The theme for the Ottawa Senators in 2009-10 is the bounce-back, and they need some serious bouncing back if Senators fans are going to remain even a little bit interested in the team. Almost to a man, every player returning from last season has to prove they can do better, and the key players Ottawa brought in this year--Pascal Leclaire, Alex Kovalev, and Jonathan Cheechoo--all have plenty to prove themselves. Coach Cory Clouston has to show the league that GM Bryan Murray picked the right side in his dispute with now-traded winger Dany Heatley, and Murray's never been as criticized as he is these days--you can bet fans will have his head if Ottawa starts slowly. This team is rife to surprise a lot of people, but there's always the chance these variables could go southward in a hurry. If that happens, stand back, because owner Eugene Melnyk won't stand for another poor showing.
Whoo... well, this is tough. The most forgettable season in recent memory, 2008-09 was painful for Senators fans. Although the team seemed to repair some of their defensive problems from the season before--goals-against was somewhat improved from 2007-08--it came at the expense of offence--goals-for was far off the previous season. Martin Gerber, Alex Auld, and Brian Elliott played musical chairs in the net, Craig Hartsburg came in with high hopes but wasn't right for the team, and Ottawa's offensive stars, including Heatley, Jason Spezza, and Daniel Alfredsson, all struggled--but the secondary scorers struggled more. Then Clouston was brought in, installed a system based on responsibility henceforth known as Command Kloustonom, and Ottawa started winning games. It wasn't enough, and the Sens finished in 11th place, 10 points out of a playoff spot.
(Read more for who's in, who's out, strengths, weaknesses, depth chart, and predictions... )
- G Pascal Leclaire - Not quite an off-season acquisition, but pretty close to, Leclaire has the chance to simultaneously recharge his career and be the Senators' saviour--or he could join so many other goaltenders on the Ottawa goaltending graveyard. Although Brian Elliott did well at times last year, this team's playoff hopes rest on the shoulders of Leclaire.

Collected data:
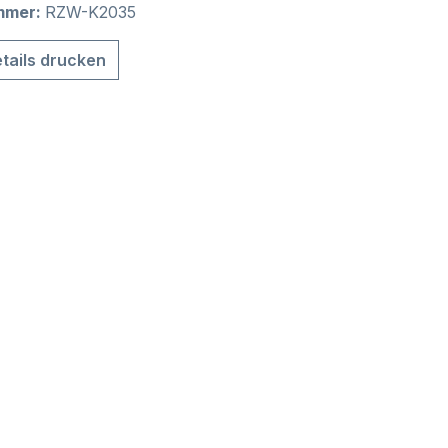
mmer:
RZW-K2035
tails drucken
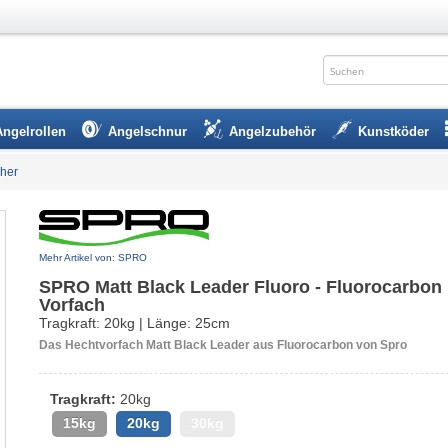
Angelrollen
Angelschnur
Angelzubehör
Kunstköder
cher
Mehr Artikel von: SPRO
SPRO Matt Black Leader Fluoro - Fluorocarbon
Vorfach
Tragkraft: 20kg | Länge: 25cm
Das Hechtvorfach Matt Black Leader aus Fluorocarbon von Spro
Tragkraft:
20kg
15kg
20kg
30kg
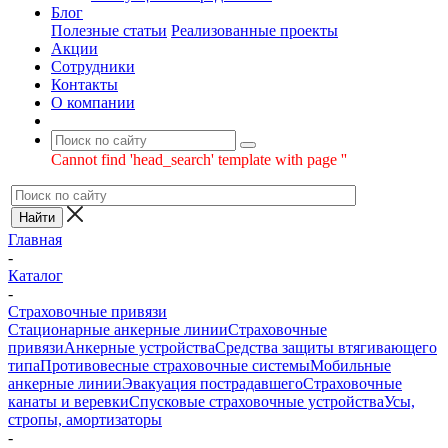
Блог
Полезные статьи
Реализованные проекты
Акции
Сотрудники
Контакты
О компании
Cannot find 'head_search' template with page ''
Главная
-
Каталог
-
Страховочные привязи
Стационарные анкерные линии
Страховочные
привязи
Анкерные устройства
Средства защиты втягивающего
типа
Противовесные страховочные системы
Мобильные
анкерные линии
Эвакуация пострадавшего
Страховочные
канаты и веревки
Спусковые страховочные устройства
Усы,
стропы, амортизаторы
-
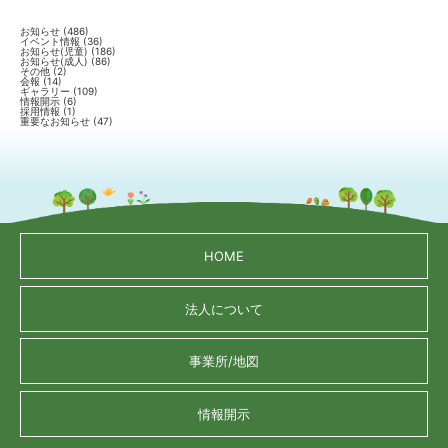
お知らせ
(486)
イベント情報
(36)
お知らせ(児童)
(186)
お知らせ(成人)
(86)
その他
(2)
会報
(14)
ギャラリー
(109)
情報開示
(6)
採用情報
(1)
重要なお知らせ
(47)
HOME
法人について
事業所/地図
情報開示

__Exercises to complete__
- A) Answer these questions from the Senators preview:
(i) Which three key players did Ottawa bring in this year?
(ii) In what place did the Senators finish in 2008-09?
(iii) Which goaltenders played musical chairs in the net last season?
- B) Reproduce the Senators preview starting with "(Read more for" and going on through "shoulders of Leclaire.".
- C) Does the Senators preview agree with each statement? Answer yes or no and quote the deciding words.
(i) Goals-against improved in 2008-09 compared with 2007-08.
(ii) Dany Heatley is still with the team.
(iii) Craig Hartsburg installed the system known as Command Kloustonom.

__Results for each task__
- A)
(i) Pascal Leclaire, Alex Kovalev, and Jonathan Cheechoo
(ii) 11th place, 10 points out of a playoff spot
(iii) Martin Gerber, Alex Auld, and Brian Elliott

- B)
(Read more for who's in, who's out, strengths, weaknesses, depth chart, and predictions... )
- G Pascal Leclaire - Not quite an off-season acquisition, but pretty close to, Leclaire has the chance to simultaneously recharge his career and be the Senators' saviour--or he could join so many other goaltenders on the Ottawa goaltending graveyard. Although Brian Elliott did well at times last year, this team's playoff hopes rest on the shoulders of Leclaire.

- C)
(i) Yes: "goals-against was somewhat improved from 2007-08"
(ii) No: "now-traded winger Dany Heatley"
(iii) No: "Then Clouston was brought in, installed a system based on responsibility henceforth known as Command Kloustonom"